I wonder how much the load will change once schools close for the summer. All of these attempts at remote teaching and learning will stop over a period of several weeks, and I imagine a large amount of capacity will be available again for a while?

In my experience, nothing is correlated more with downtime than code changes. Github has been pushing a lot more features since the Microsoft acquisition, and has felt down a lot more often since then.

There has been one major outage a month the last several months, with sprinklings of little outages (I recall webhooks down quite a lot). The cadence of these outages is rapidly changing my perception of Github as a reliable service.

At my organization, we saw an uptick in timeouts spanning vendors that started at the same time - 6:55am PST. Makes me think there's an internet wide event occurring right now

Quite a few issues being reported here: https://www.thousandeyes.com/outages

Which providers are you seeing issues with? I'm curious if we can corroborate.

I was referring to WorldPay and Adyen (payment providers), but also saw issues directly w Github.

We were experiencing issues with Netlify at 6:15am PST.

CenturyLink ISP is having issues: https://downdetector.com/status/centurylink/

Today marks the 3rd time I've broached the topic w/ management of getting the self-host enterprise option... Compared to (public) GitHub's problems this year so far, our AWS EC2 instances are orders of magnitude more reliable. Sure, the internet can still go down, but my VPN into us-east-1 from Texas has been unbroken for weeks now.

At this point I'd almost prefer to pull it all in-house and manage it myself so the entire team doesn't have to lose a whole day of productivity over all this. I am so glad we moved away from using GH Actions for builds because we would be absolutely hosed right now on supporting our customers.

I'm not sure the irony is lost on you that; people generally prefer services like github (and; similarly EC2) precisely _because_ it's not on-prem and that if it's down there are hundreds of talented engineers working to resolve those issues.

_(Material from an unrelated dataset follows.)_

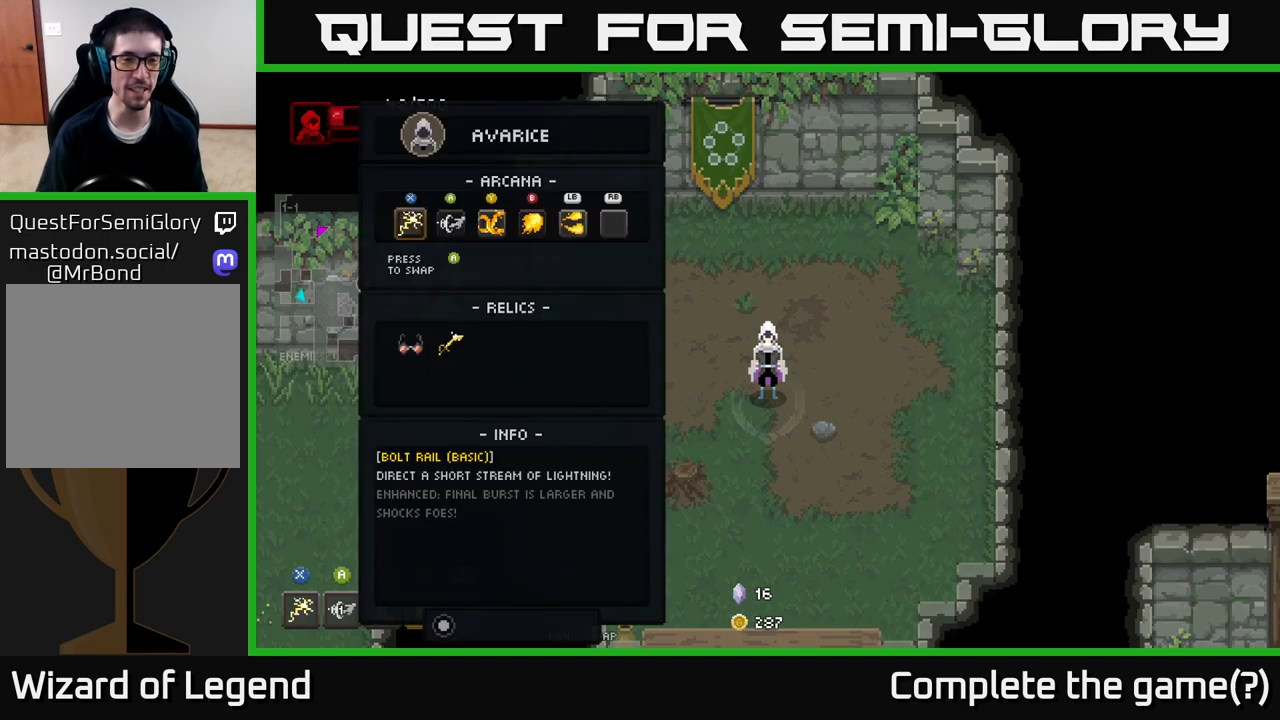
{"buttons": ["DPAD_RIGHT"], "left_stick": "center", "right_stick": "center", "events": [[83, "DPAD_DOWN", "down"], [183, "DPAD_DOWN", "up"], [450, "DPAD_RIGHT", "down"]]}
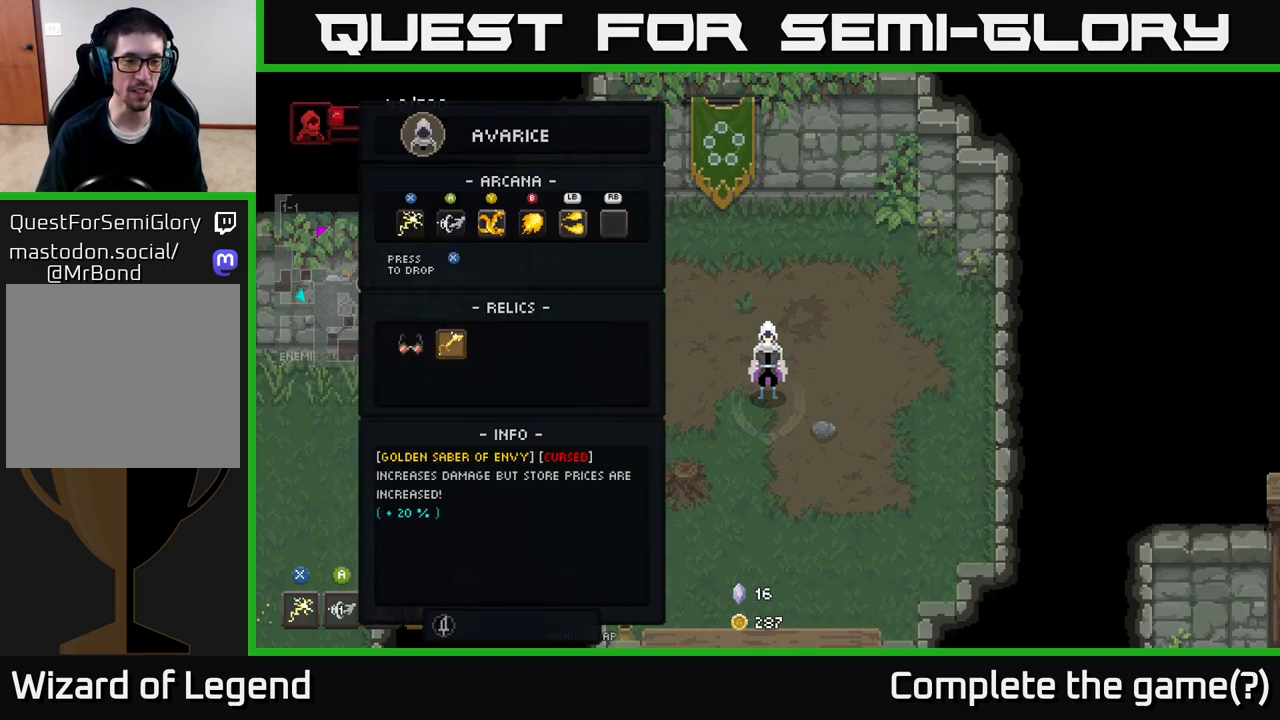
{"buttons": [], "left_stick": "center", "right_stick": "center", "events": [[50, "DPAD_RIGHT", "up"]]}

Unfortunately anecdotal experience here is spotty. Services I run for my team are several 9's higher in terms of actual availability (note: I did not say "uptime"); and contrarily other internal services at my company have many times less reliability than services like github.

Given that people prefer external hosting for the reasons I mentioned, for many I think pulling it in-house is unappealing.

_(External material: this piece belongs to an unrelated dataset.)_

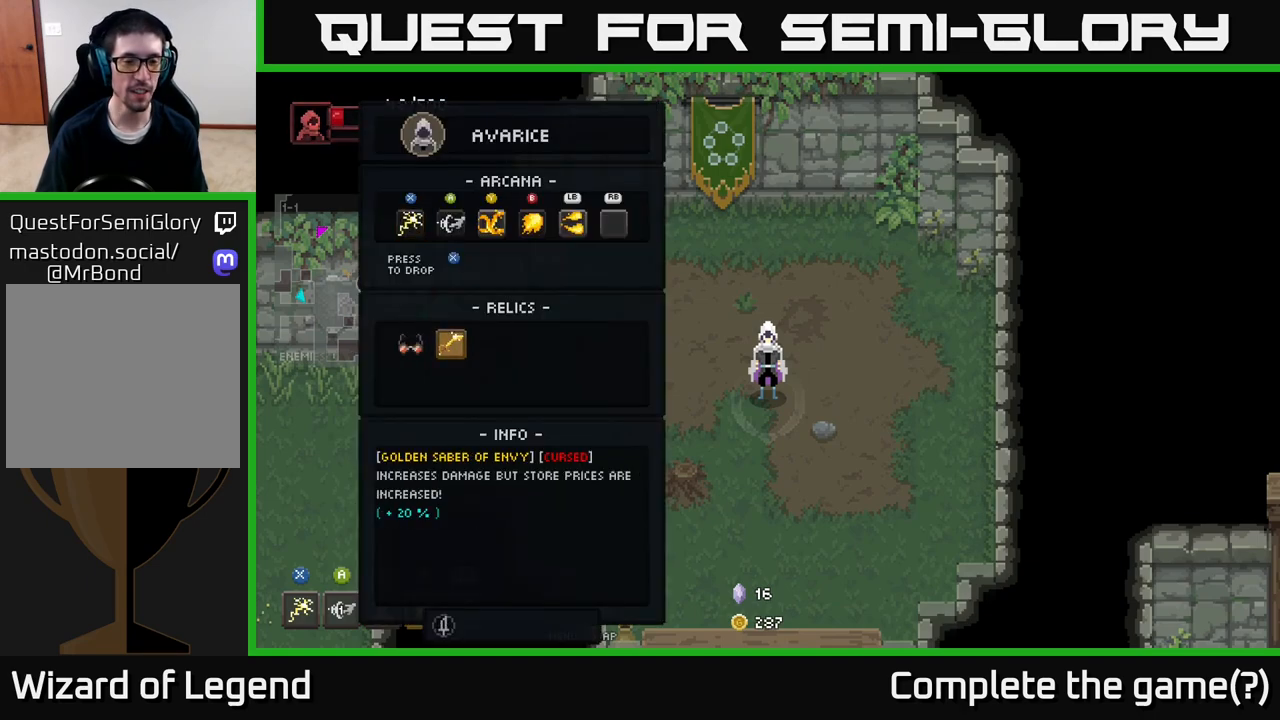
{"buttons": [], "left_stick": "center", "right_stick": "center", "events": []}
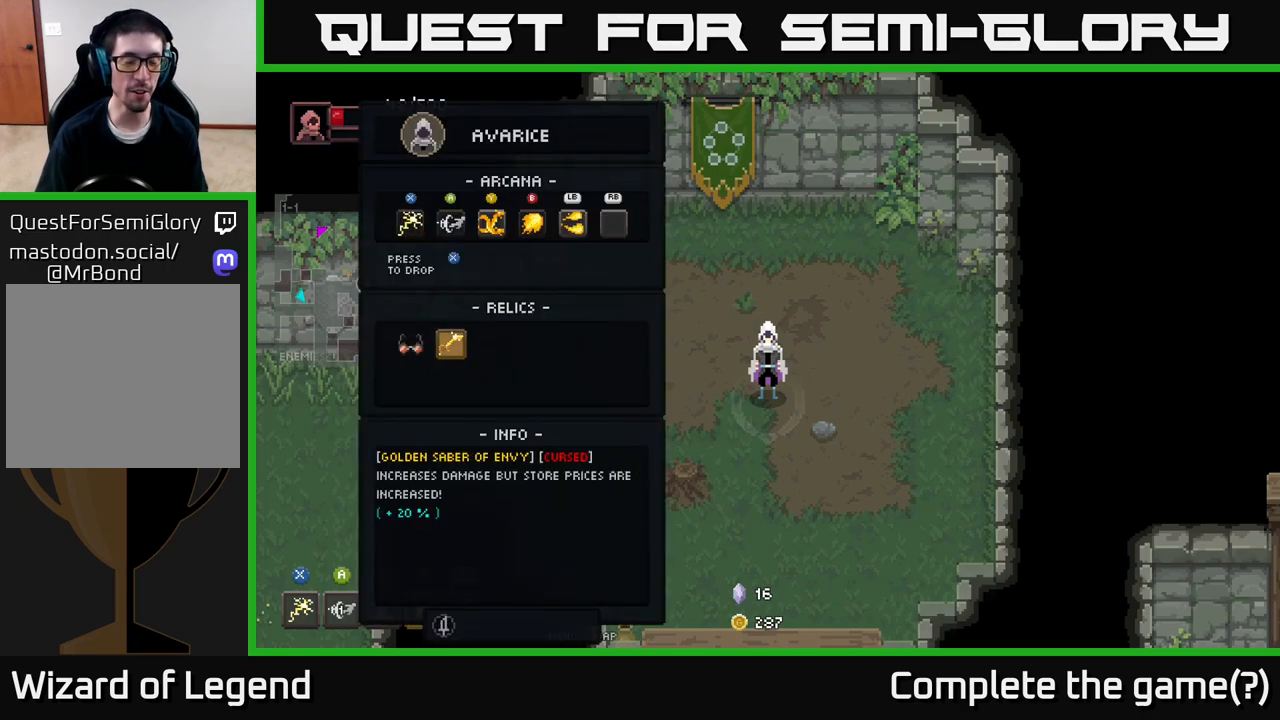
{"buttons": [], "left_stick": "center", "right_stick": "center", "events": []}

Does the GH Enterprise option not provide some degree of support with initial setup and configuration? Is the enterprise support more or less responsive than the public channels? I would expect those same engineers are also responsible for maintaining the enterprise offering.

Also, does isolation of a private GH instance from the public instances not provide some degree of added reliability considering the potential for DDOS or simply extreme load?

I absolutely grant you the IT infrastructure concerns. BUT Amazon is our vendor on that. GitHub provides the software. It's not like I'd be standing up a new series of physical hosts to run an on-prem GitHub built from source and managing all of the hell around that. This would be simply putting a GH-provided image on a EC2 instance and making sure we have frequent snapshots.

My typical response from GitHub Enterprise support has been fantastic over the years. I'll also note that after GitHub Actions/Packages came out on Github.com the lead time for support response did increase substantially for non critical tickets due the increased support burden for those new services. My most recent tickets have been answered promptly so they must have figured out the staffing issues.

You should be well aware that actual architecture of GitHub Enterprise isn't truly highly available (1 active and 1 or more standby instances) unless you are a huge customer to support clustering mode. Which means you likely need to take downtime to implement upgrades since they typically require rebooting the VM.

I work for a fortune 100 company and GHE has been a nightmare. Not only do you need a team to maintain it, but then that team needs to be equipped enough to help support any other internal services (CI/CD pipelines) that integrate with it. Github.com is just an infinitely more enjoyable experience.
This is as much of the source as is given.